Y el martirio de los malos pensamientos que como moscas inoportunas lo rodearon
toda su vida haciéndolo sufrir muchísimo, pero sin lograr que los consintiera o
los admitiera con gusto en su cerebro.
Varias
veces fue a Roma a visitar al Papa y a rogarle que le quitara aquel oficio de
obispo porque no se creía digno. Pero ni Gregorio VII, ni Urbano II, ni Pascual
II, ni Inocencio II, quisieron aceptarle su renuncia porque sabían que era un
gran apóstol y que si se creía indigno, ello se debía más a su humildad, que a
que en realidad no estuviera cumpliendo bien sus oficios de obispo. Cuando ya
muy anciano le pidió al Papa Honorio II que lo librara de aquel cargo porque
estaba muy viejo, débil y enfermo, el Sumo Pontífice le respondió:
"Prefiero de obispo a Hugo, viejo, débil y enfermo, antes que a otro que
esté lleno de juventud y de salud"
Era
un gran orador, y como rezaba mucho antes de predicar, sus sermones conmovían
profundamente a sus oyentes. Era muy frecuente que, en medio de sus sermones,
grandes pecadores empezaran a llorar a grito entero y a suplicar a grandes
voces que el Señor Dios les perdonara sus pecados. Sus sermones obtenían
numerosas conversiones.
Tenía
gran horror a la calumnia y a la murmuración. Cuando escuchaba hablar contra
otros exclamaba asustado: "Yo creo que eso no es así". Y no aceptaba
quejas contra nadie si no estaban muy bien comprobadas.
Una
vez, cuando por un larguísimo verano hubo una enorme carestía y gran escasez de
alimentos, vendió el cáliz de oro que tenía y todos los objetos de especial
valor que había en su casa y con ese dinero compró alimentos para los pobres.
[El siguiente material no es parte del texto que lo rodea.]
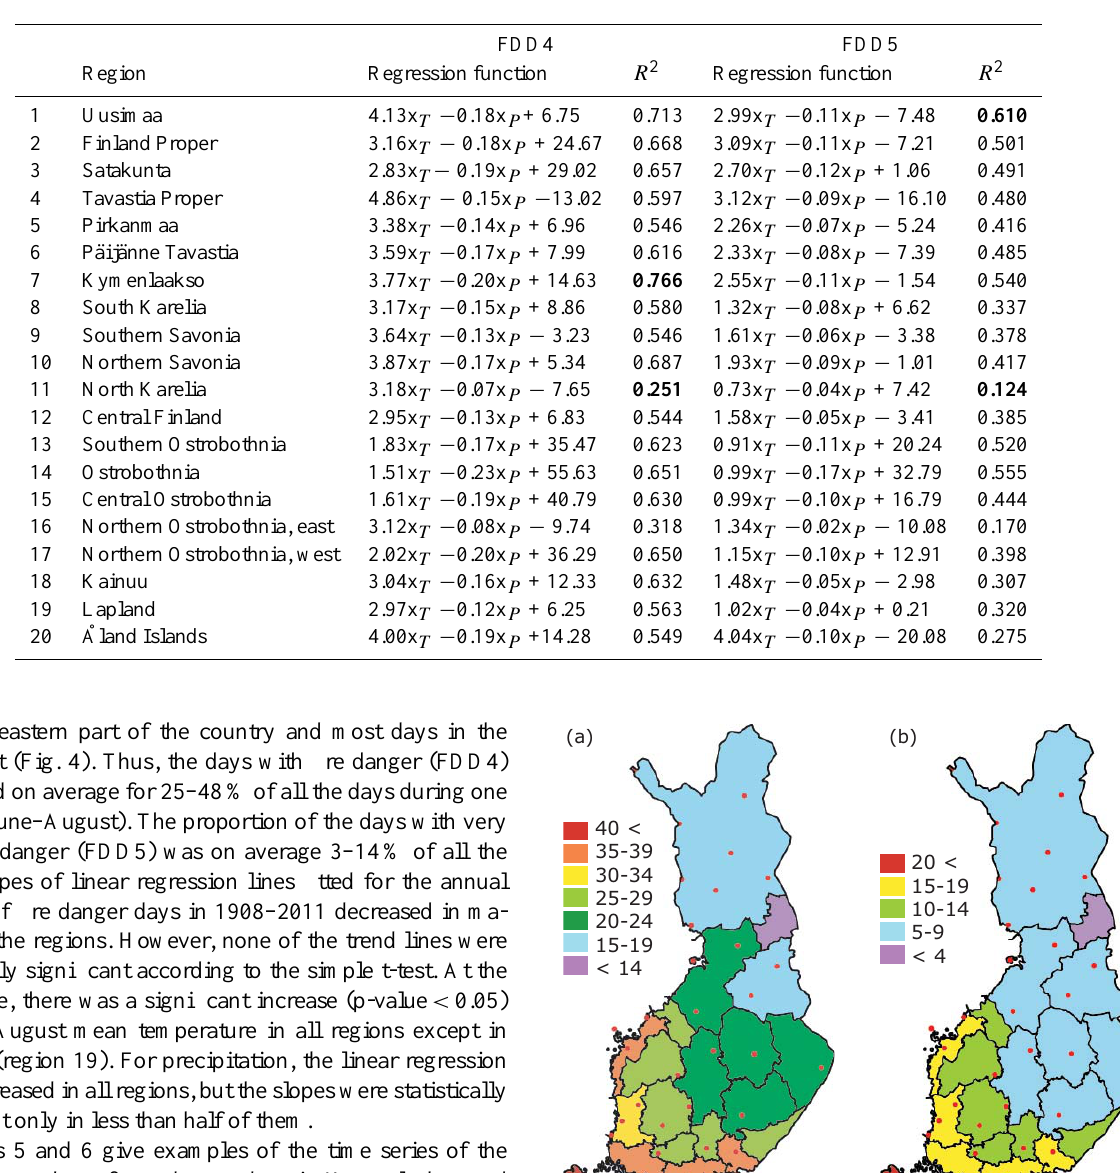
Table 3. The linear multi-regression functions and the coefficients of determination ( R 2 ) for FDD4 and FDD5 for each of the regions. Minimum and maximum values of R 2 are in bold.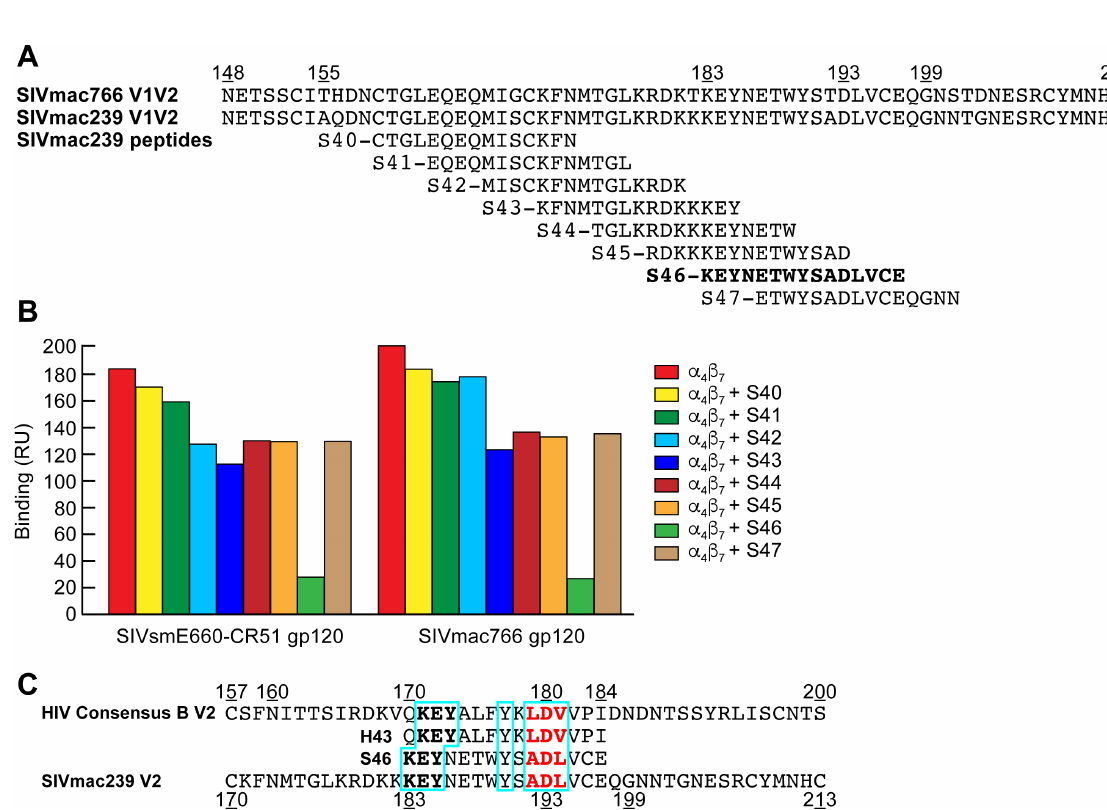
Fig 7. Inhibition of α 4 β 7 binding to SIV gp120 by V2 peptides. A) Alignment of the V1V2 domains of SIVmac766 and SIVmac239, and eight overlapping 15 mer peptides of SIVmac239 (S40-S47). B) Inhibition of soluble α 4 β 7 binding to SIVsmE660-CR51 and SIVmac766 gp120s by overlapping SIV 15mer peptide. Binding was determined by SPR analysis and binding RU at 200 seconds following the addition of α 4 β 7 is listed (y-axis). Results are representative of three or more independent experiments C) Alignment of the V2 domains of HIV consensus B and SIVmac239, and peptides H43 and S46. The tri-peptide motifs (aliphatic-Asp-aliphatic residue) are highlighted in red and regions of sequence identity are boxed in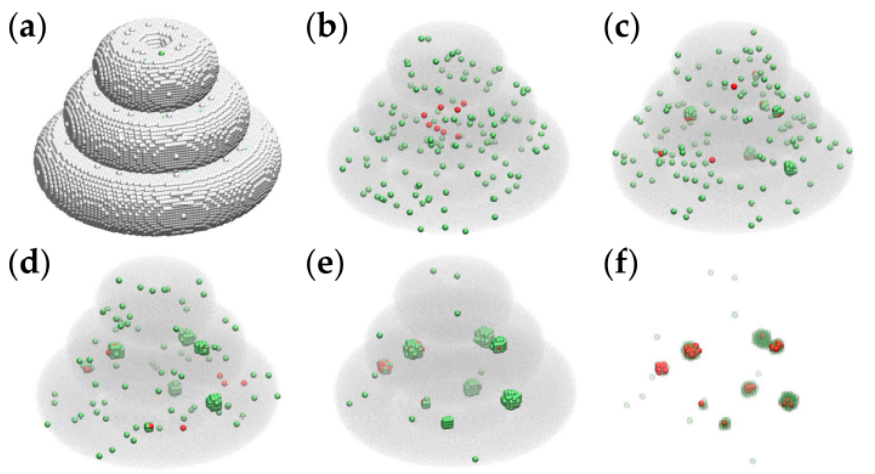
Figure 7. Representative MMC simulation snapshots of the evolution of a triple-layered tissue construct built on a cubic lattice at the scale of 1:3. Tumor cells and peritumoral cells are represented by red and green spheres, respectively. ( a ) The initial state containing about 1.4 × 10 5 cell-sized volume elements of the embedding hydrogel is pictured as silver spheres. ( b ) The initial state, showing the hydrogel as a translucent gray medium, contains 8 tumor cells and 137 peritumoral cells; ( c ) the configuration obtained by running the simulation for 2 × 10 3 MCS; ( d ) the result of 5 × 10 3 MCS; ( e ) the outcome of 10 4 MCS; ( f ) the result of 10 4 MCS with the embedding hydrogel removed, and the peritumoral cells represented as transparent green spheres—to visualize the relative positions of malignant cells and peritumoral cells.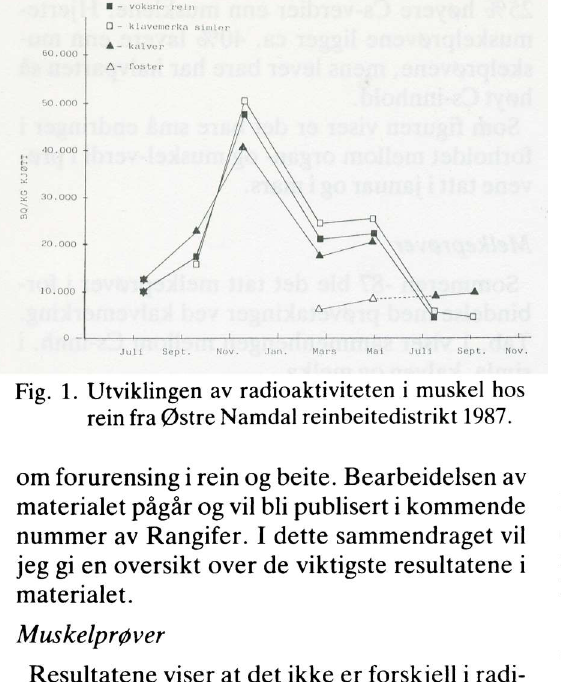
Fig. 1. Utviklingen av radioaktiviteten i muskel hos rein fra Østre Namdal reinbeitedistrikt 1987.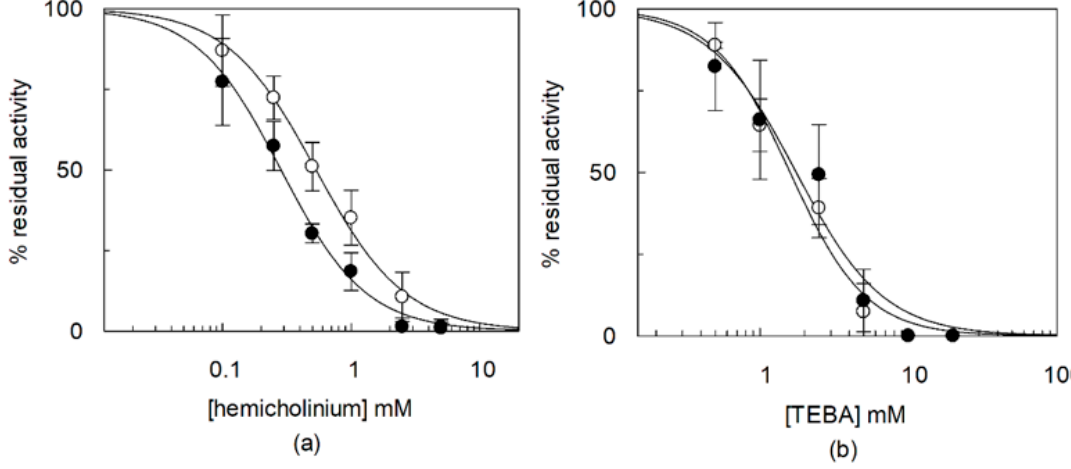
Figure 7. E ff ect of hemicholinium and TEBA on the OCTN1 activity measured in the presence or absence of CHS. The recombinant OCTN1 was reconstituted in liposomes as described in Section 4.5. except that in the absence ( ○ ) or in the presence ( ● ) of 8.3% CHS corresponding to 83 µg CHS/mg total lipids. ( a ) Transport was started adding 0.1 mM [ 3 H]-acetylcholine at time zero to proteoliposomes in the presence of increasing external hemicholinium concentrations (0-0.1-0.3-0.5-0.8-1-1.5-2.6 mM) or ( b ) adding 0.1 mM [ 14 C]-TEA in the presence of increasing external TEBA concentrations (0-0.5-1-2.5-5-10-20 mM). The transport reaction was stopped at 20 min. Percent residual activity with respect to the control data were interpolated in an IC 50 equation (Dose-response curves). The values are means ± SD from three experiments.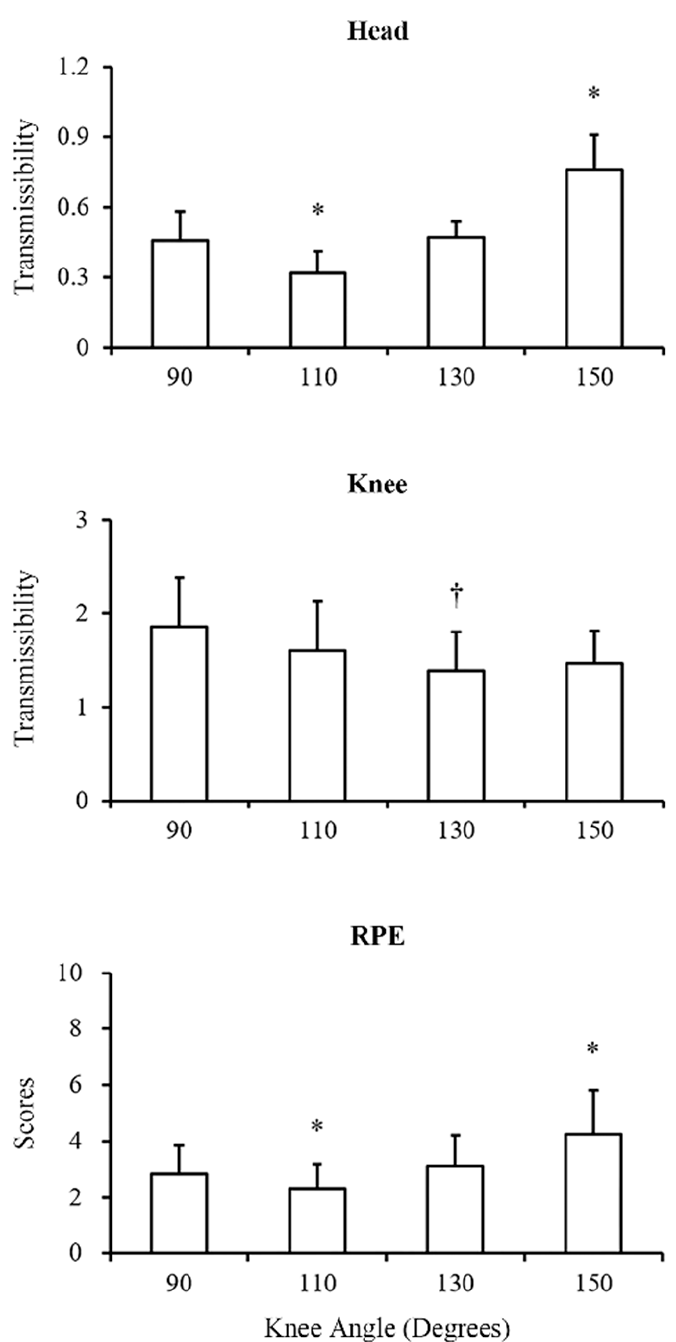
Figure 2. Comparison of the head transmissibility, knee transmissibility, and rating of perceived exertion (RPE) among different knee angle conditions. Data are expressed as mean ± SD. * Represents significant difference with other conditions ( p < 0.01). † Represents significant difference with the knee flexion angle of 90 degrees condition ( p < 0.01).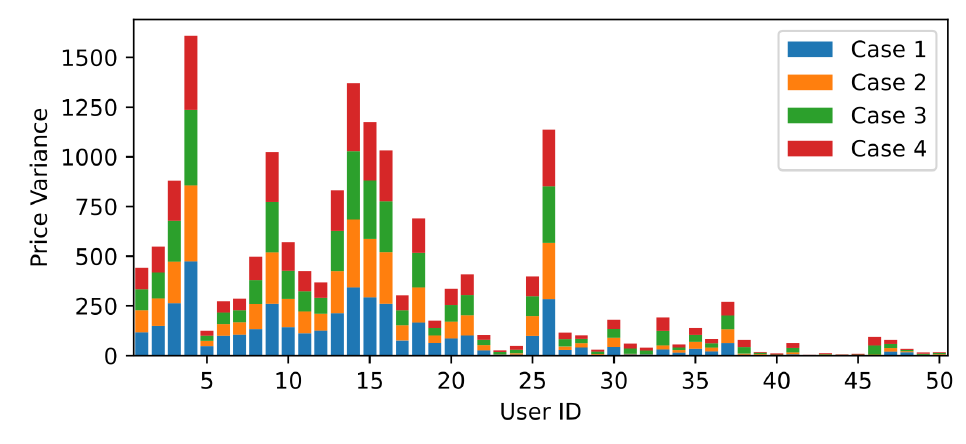
Figure 7. Users price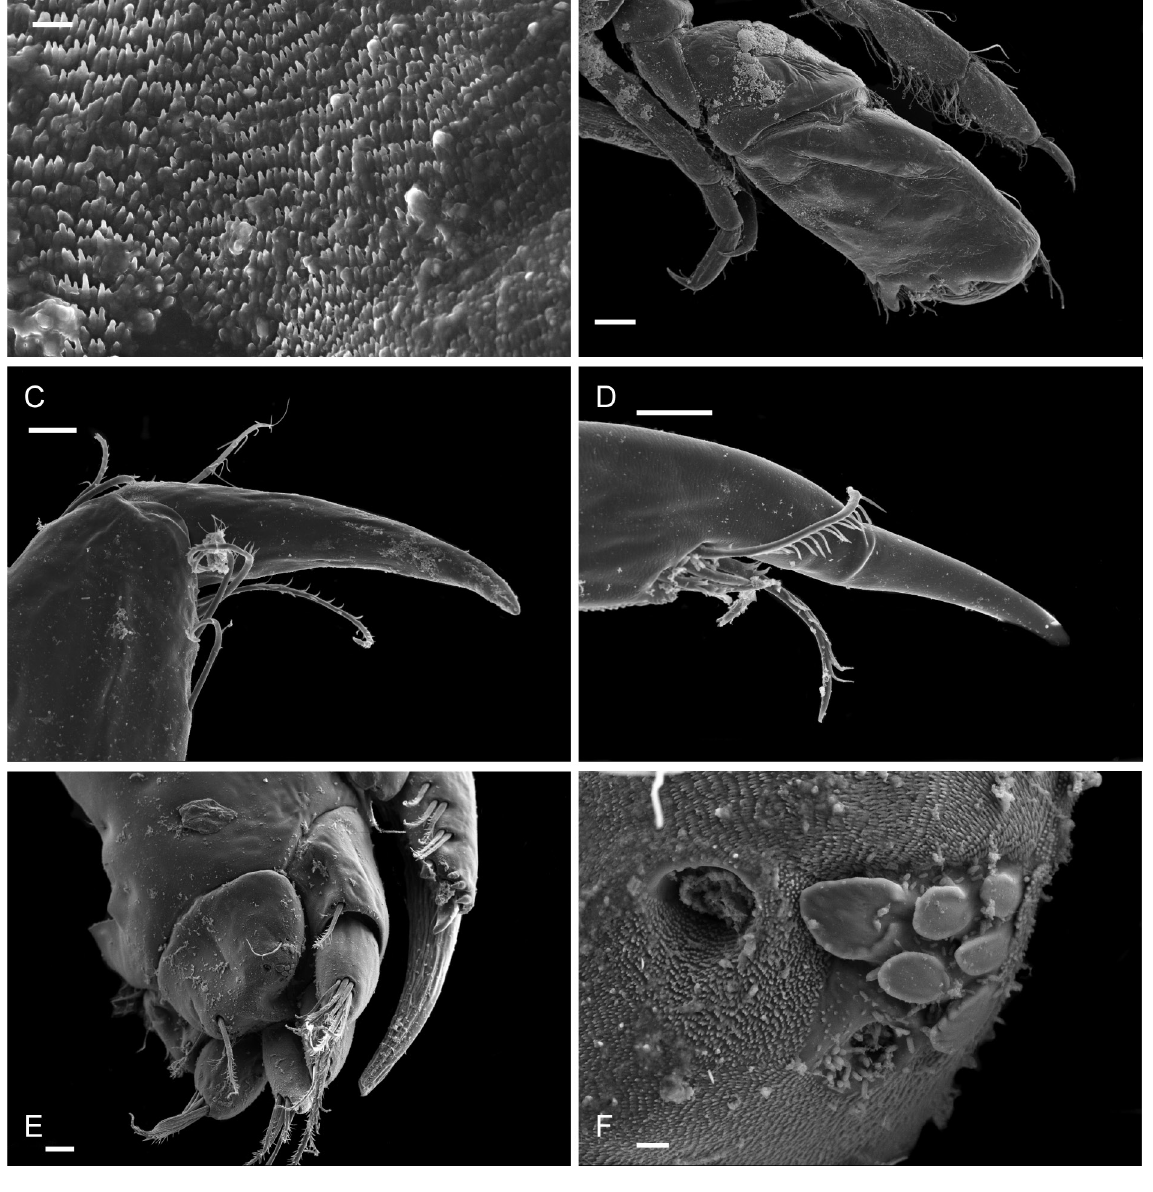
Fig. 8. Bryoconversor tutus gen. et sp. nov., paratype, ♂, NIWA 52919, 0.64 mm long. A . Detail of serrated surface on telson. B . Gnathopod 1 and larger gnathopod 2. C . Dactylus gnathopod 1. D . Dactylus gnathopod 1. E . Dorsal view telson, uropod 3 and uropod 2. F . Flat-topped projections on telson. Scale bars: A = 1 μm; B = 100 μ m; C-D = 10 μ m; E = 20 μ m; F = 2 μ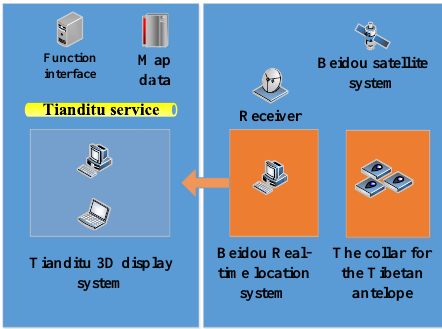
Figure 1: System overall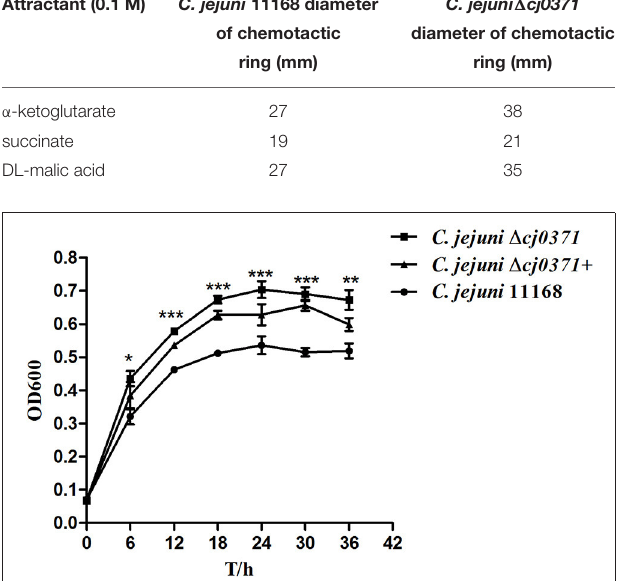
1 cj0371 grows significantly faster than C. jejuni 11168 (6 h, P < 0.05; 12 h, P < 0.001; 18 h, P < 0.001; 24 h, P < 0.001; 30 h, P < 0.001; 36 h, P < 0.01). C. jejuni 1 cj0371 + grows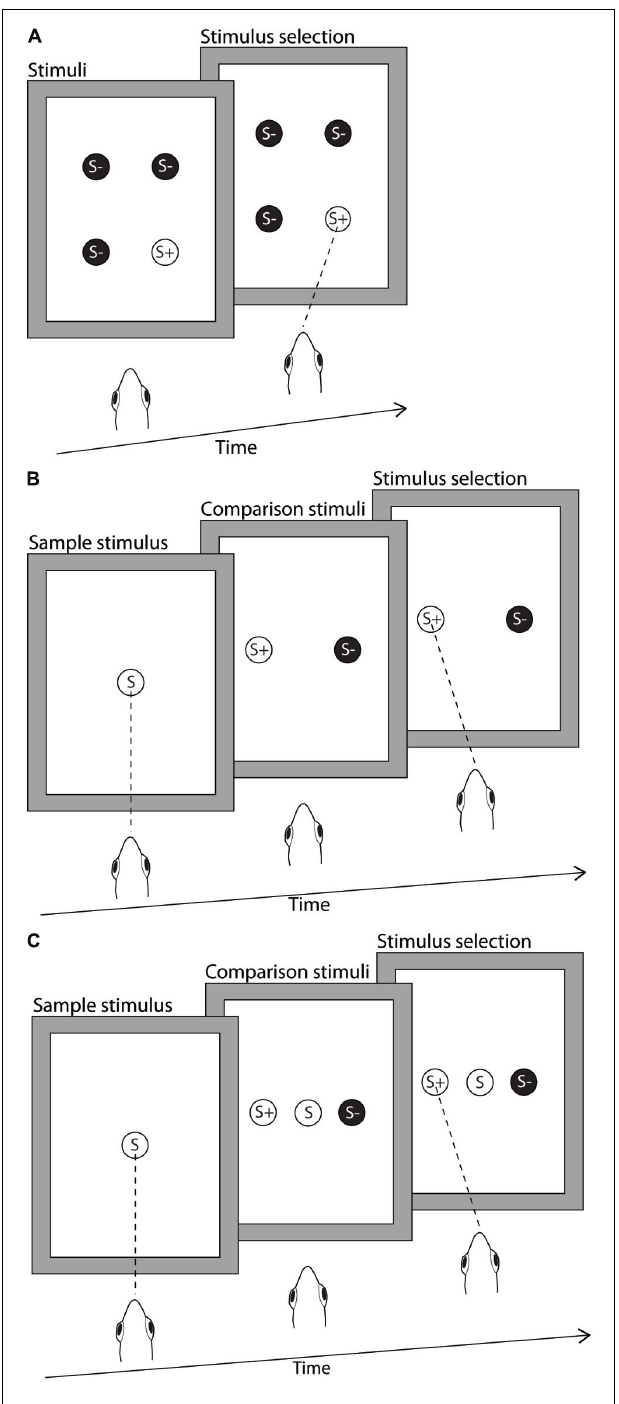
FIGURE 1 | Illustration of the stimulus presentation protocols used in the delayed and simultaneous matched-to-sample/oddity-from- sample (MTS/OFS), and the odd-one-out (OOO) task. Stimuli were a range of black line drawings (not drawn to scale in figure) on a white background, presented on a computer monitor suspended directly above the aquarium. (A) Odd-one-out.The archerfish were presented with four stimuli, three identical S − and one different S + .These stimuli could appear in any of four possible positions on the monitor.The archerfish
Y
muchos ricos siguieron su ejemplo y vendieron sus joyas y así lograron
conseguir comida para la gente que se moría de hambre.
Al
final de su vida la artritis le producía dolores inmensos y continuos, pero
nadie se daba cuenta de que estaba sufriendo, porque sabía colocar una muralla
de sonrisas para que nadie supiera los dolores que estaba padeciendo por amor a
Dios y salvación de las almas.
Un
día al verlo llorar por sus pecados le dijo un hombre: "- Padre, ¿por qué
llora, si jamás ha cometido un pecado deliberado y plenamente aceptado? -
". Y él le respondió: "El Señor Dios encuentra manchas hasta en sus
propios ángeles. Y yo quiero decirle con el salmista: "Señor, perdóname
aun de aquellos pecados de los cuales yo no me he dado cuenta y no
recuerdo".
Poco
antes de su muerte perdió la memoria y lo único que recordaba eran los Salmos y
el Padrenuestro. Y pasaba sus días repitiendo salmos y rezando padres nuestros…
Murió
cuando estaba para cumplir los 80 años, el 1 de abril de 1132. El Papa
Inocencio II lo declaró santo, dos años después de su muerte.